→ **HOW TO COMPLETE THIS TASK**
Copy the text of every row below word for word, keeping each line break where it falls.
====
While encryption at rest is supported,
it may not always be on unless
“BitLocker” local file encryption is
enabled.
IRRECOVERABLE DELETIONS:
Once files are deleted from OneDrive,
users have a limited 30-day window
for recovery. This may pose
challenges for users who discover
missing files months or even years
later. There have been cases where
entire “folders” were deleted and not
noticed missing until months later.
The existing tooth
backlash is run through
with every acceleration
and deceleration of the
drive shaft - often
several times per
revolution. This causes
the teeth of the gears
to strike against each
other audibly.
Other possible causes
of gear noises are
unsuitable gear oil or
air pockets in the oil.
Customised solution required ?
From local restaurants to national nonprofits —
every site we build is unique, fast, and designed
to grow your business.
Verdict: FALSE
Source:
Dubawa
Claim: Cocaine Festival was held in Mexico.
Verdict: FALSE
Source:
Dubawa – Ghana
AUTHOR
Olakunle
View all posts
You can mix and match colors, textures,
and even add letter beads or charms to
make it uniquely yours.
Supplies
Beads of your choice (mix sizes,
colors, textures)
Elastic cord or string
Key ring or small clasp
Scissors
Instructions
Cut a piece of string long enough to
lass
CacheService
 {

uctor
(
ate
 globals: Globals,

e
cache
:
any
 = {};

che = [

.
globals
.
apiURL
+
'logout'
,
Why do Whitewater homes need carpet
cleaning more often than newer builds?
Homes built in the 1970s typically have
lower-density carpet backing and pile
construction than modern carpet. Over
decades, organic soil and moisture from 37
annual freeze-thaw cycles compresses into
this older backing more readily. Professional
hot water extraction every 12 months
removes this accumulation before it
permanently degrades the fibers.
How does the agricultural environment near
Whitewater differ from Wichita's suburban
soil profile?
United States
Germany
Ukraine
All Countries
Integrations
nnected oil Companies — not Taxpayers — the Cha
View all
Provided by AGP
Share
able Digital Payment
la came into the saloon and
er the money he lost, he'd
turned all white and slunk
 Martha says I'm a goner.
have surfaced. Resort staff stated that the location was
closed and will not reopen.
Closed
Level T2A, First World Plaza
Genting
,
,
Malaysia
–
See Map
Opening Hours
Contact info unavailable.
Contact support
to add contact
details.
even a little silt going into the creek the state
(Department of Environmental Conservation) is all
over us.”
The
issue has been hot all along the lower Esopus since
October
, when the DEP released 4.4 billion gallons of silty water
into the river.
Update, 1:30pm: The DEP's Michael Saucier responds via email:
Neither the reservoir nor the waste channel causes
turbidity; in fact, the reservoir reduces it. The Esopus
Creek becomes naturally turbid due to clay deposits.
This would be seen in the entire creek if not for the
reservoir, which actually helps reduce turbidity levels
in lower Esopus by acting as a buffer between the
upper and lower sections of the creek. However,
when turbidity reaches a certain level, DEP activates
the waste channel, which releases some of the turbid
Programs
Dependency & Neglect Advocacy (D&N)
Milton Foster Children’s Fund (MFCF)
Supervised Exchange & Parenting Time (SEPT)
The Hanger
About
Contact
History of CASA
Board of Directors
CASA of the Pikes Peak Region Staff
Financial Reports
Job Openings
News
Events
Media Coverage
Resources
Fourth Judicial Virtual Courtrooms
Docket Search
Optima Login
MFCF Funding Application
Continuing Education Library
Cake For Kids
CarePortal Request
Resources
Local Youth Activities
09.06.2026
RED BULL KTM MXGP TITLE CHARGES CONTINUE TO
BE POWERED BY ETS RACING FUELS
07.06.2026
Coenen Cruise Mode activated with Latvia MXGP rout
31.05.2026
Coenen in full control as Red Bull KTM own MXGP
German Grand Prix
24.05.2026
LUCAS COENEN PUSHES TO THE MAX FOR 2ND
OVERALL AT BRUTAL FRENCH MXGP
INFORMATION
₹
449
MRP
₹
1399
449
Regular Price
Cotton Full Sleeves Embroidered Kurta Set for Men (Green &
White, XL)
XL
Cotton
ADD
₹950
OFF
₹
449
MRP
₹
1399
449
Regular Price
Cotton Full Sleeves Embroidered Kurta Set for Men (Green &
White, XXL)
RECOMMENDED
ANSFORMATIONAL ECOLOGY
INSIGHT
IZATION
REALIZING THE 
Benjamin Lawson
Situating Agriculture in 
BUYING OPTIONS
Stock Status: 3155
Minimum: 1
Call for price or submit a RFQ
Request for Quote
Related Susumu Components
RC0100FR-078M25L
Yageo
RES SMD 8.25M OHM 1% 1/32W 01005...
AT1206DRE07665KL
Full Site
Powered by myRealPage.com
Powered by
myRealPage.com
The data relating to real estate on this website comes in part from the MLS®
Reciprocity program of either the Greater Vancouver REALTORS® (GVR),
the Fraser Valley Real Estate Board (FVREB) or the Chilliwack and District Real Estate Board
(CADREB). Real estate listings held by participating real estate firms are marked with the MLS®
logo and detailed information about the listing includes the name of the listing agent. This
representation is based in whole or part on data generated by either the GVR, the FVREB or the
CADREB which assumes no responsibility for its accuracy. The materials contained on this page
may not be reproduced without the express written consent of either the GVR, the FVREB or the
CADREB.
====
→ **THE COMPLETED TASK**
While encryption at rest is supported,
it may not always be on unless
“BitLocker” local file encryption is
enabled.
IRRECOVERABLE DELETIONS:
Once files are deleted from OneDrive,
users have a limited 30-day window
for recovery. This may pose
challenges for users who discover
missing files months or even years
later. There have been cases where
entire “folders” were deleted and not
noticed missing until months later.
The existing tooth
backlash is run through
with every acceleration
and deceleration of the
drive shaft - often
several times per
revolution. This causes
the teeth of the gears
to strike against each
other audibly.
Other possible causes
of gear noises are
unsuitable gear oil or
air pockets in the oil.
Customised solution required ?
From local restaurants to national nonprofits —
every site we build is unique, fast, and designed
to grow your business.
Verdict: FALSE
Source:
Dubawa
Claim: Cocaine Festival was held in Mexico.
Verdict: FALSE
Source:
Dubawa – Ghana
AUTHOR
Olakunle
View all posts
You can mix and match colors, textures,
and even add letter beads or charms to
make it uniquely yours.
Supplies
Beads of your choice (mix sizes,
colors, textures)
Elastic cord or string
Key ring or small clasp
Scissors
Instructions
Cut a piece of string long enough to
lass
CacheService
 {

uctor
(
ate
 globals: Globals,

e
cache
:
any
 = {};

che = [

.
globals
.
apiURL
+
'logout'
,
Why do Whitewater homes need carpet
cleaning more often than newer builds?
Homes built in the 1970s typically have
lower-density carpet backing and pile
construction than modern carpet. Over
decades, organic soil and moisture from 37
annual freeze-thaw cycles compresses into
this older backing more readily. Professional
hot water extraction every 12 months
removes this accumulation before it
permanently degrades the fibers.
How does the agricultural environment near
Whitewater differ from Wichita's suburban
soil profile?
United States
Germany
Ukraine
All Countries
Integrations
nnected oil Companies — not Taxpayers — the Cha
View all
Provided by AGP
Share
able Digital Payment
la came into the saloon and
er the money he lost, he'd
turned all white and slunk
 Martha says I'm a goner.
have surfaced. Resort staff stated that the location was
closed and will not reopen.
Closed
Level T2A, First World Plaza
Genting
,
,
Malaysia
–
See Map
Opening Hours
Contact info unavailable.
Contact support
to add contact
details.
even a little silt going into the creek the state
(Department of Environmental Conservation) is all
over us.”
The
issue has been hot all along the lower Esopus since
October
, when the DEP released 4.4 billion gallons of silty water
into the river.
Update, 1:30pm: The DEP's Michael Saucier responds via email:
Neither the reservoir nor the waste channel causes
turbidity; in fact, the reservoir reduces it. The Esopus
Creek becomes naturally turbid due to clay deposits.
This would be seen in the entire creek if not for the
reservoir, which actually helps reduce turbidity levels
in lower Esopus by acting as a buffer between the
upper and lower sections of the creek. However,
when turbidity reaches a certain level, DEP activates
the waste channel, which releases some of the turbid
Programs
Dependency & Neglect Advocacy (D&N)
Milton Foster Children’s Fund (MFCF)
Supervised Exchange & Parenting Time (SEPT)
The Hanger
About
Contact
History of CASA
Board of Directors
CASA of the Pikes Peak Region Staff
Financial Reports
Job Openings
News
Events
Media Coverage
Resources
Fourth Judicial Virtual Courtrooms
Docket Search
Optima Login
MFCF Funding Application
Continuing Education Library
Cake For Kids
CarePortal Request
Resources
Local Youth Activities
09.06.2026
RED BULL KTM MXGP TITLE CHARGES CONTINUE TO
BE POWERED BY ETS RACING FUELS
07.06.2026
Coenen Cruise Mode activated with Latvia MXGP rout
31.05.2026
Coenen in full control as Red Bull KTM own MXGP
German Grand Prix
24.05.2026
LUCAS COENEN PUSHES TO THE MAX FOR 2ND
OVERALL AT BRUTAL FRENCH MXGP
INFORMATION
₹
449
MRP
₹
1399
449
Regular Price
Cotton Full Sleeves Embroidered Kurta Set for Men (Green &
White, XL)
XL
Cotton
ADD
₹950
OFF
₹
449
MRP
₹
1399
449
Regular Price
Cotton Full Sleeves Embroidered Kurta Set for Men (Green &
White, XXL)
RECOMMENDED
ANSFORMATIONAL ECOLOGY
INSIGHT
IZATION
REALIZING THE 
Benjamin Lawson
Situating Agriculture in 
BUYING OPTIONS
Stock Status: 3155
Minimum: 1
Call for price or submit a RFQ
Request for Quote
Related Susumu Components
RC0100FR-078M25L
Yageo
RES SMD 8.25M OHM 1% 1/32W 01005...
AT1206DRE07665KL
Full Site
Powered by myRealPage.com
Powered by
myRealPage.com
The data relating to real estate on this website comes in part from the MLS®
Reciprocity program of either the Greater Vancouver REALTORS® (GVR),
the Fraser Valley Real Estate Board (FVREB) or the Chilliwack and District Real Estate Board
(CADREB). Real estate listings held by participating real estate firms are marked with the MLS®
logo and detailed information about the listing includes the name of the listing agent. This
representation is based in whole or part on data generated by either the GVR, the FVREB or the
CADREB which assumes no responsibility for its accuracy. The materials contained on this page
may not be reproduced without the express written consent of either the GVR, the FVREB or the
CADREB.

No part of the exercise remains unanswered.